[Given records start]
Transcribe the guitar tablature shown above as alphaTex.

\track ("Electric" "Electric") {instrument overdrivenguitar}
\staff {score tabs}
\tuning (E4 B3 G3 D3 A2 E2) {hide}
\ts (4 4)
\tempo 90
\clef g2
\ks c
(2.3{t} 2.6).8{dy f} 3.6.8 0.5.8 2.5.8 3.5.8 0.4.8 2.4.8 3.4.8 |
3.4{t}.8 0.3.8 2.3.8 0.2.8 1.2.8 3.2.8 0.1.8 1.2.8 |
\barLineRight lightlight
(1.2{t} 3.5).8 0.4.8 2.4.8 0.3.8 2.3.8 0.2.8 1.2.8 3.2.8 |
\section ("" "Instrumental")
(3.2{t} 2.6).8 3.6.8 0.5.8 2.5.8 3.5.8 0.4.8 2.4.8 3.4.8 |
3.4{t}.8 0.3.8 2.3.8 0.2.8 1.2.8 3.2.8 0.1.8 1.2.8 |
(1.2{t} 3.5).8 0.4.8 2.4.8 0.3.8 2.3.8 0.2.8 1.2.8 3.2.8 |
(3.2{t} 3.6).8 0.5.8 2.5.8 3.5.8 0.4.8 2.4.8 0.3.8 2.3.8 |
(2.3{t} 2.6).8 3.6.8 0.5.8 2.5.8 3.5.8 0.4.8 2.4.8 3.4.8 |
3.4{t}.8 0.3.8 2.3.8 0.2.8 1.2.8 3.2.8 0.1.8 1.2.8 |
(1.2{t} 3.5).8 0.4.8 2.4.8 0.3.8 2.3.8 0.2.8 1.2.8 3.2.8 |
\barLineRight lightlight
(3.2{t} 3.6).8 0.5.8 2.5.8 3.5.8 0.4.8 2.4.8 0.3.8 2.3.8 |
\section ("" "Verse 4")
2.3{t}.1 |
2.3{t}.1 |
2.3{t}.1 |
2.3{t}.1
[Given records end]
Please list every line of the data above that contains the string "section", treating uppercase and lowercase as different.

\section ("" "Instrumental")
\section ("" "Verse 4")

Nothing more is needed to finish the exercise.